Work item:
From the records below, transcribe exactly the lines that begin at the line with "Laden ist mit" and end at the line with "Seat Tarraco Test: Platz da!", both included.
▶
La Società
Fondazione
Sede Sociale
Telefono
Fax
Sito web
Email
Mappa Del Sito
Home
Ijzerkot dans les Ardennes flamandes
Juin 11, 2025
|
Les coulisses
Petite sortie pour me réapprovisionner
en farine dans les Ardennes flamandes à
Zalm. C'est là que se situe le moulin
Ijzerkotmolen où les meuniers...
◀
▶
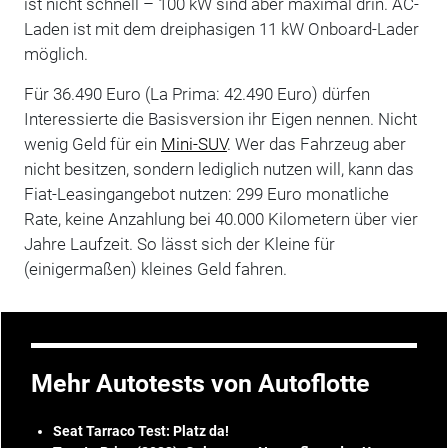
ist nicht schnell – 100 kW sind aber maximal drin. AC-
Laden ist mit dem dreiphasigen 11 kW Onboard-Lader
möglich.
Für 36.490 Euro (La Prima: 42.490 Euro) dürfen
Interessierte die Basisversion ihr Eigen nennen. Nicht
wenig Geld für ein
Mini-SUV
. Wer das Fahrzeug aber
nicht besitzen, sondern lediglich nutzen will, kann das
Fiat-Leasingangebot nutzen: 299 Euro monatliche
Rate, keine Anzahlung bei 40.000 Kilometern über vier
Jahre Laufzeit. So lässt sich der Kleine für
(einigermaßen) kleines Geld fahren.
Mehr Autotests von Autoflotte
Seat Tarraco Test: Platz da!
◀
▶
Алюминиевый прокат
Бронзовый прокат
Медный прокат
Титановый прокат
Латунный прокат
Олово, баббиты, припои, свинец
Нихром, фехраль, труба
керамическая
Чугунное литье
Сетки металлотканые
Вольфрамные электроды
◀
Task output:
Laden ist mit dem dreiphasigen 11 kW Onboard-Lader
möglich.
Für 36.490 Euro (La Prima: 42.490 Euro) dürfen
Interessierte die Basisversion ihr Eigen nennen. Nicht
wenig Geld für ein
Mini-SUV
. Wer das Fahrzeug aber
nicht besitzen, sondern lediglich nutzen will, kann das
Fiat-Leasingangebot nutzen: 299 Euro monatliche
Rate, keine Anzahlung bei 40.000 Kilometern über vier
Jahre Laufzeit. So lässt sich der Kleine für
(einigermaßen) kleines Geld fahren.
Mehr Autotests von Autoflotte
Seat Tarraco Test: Platz da!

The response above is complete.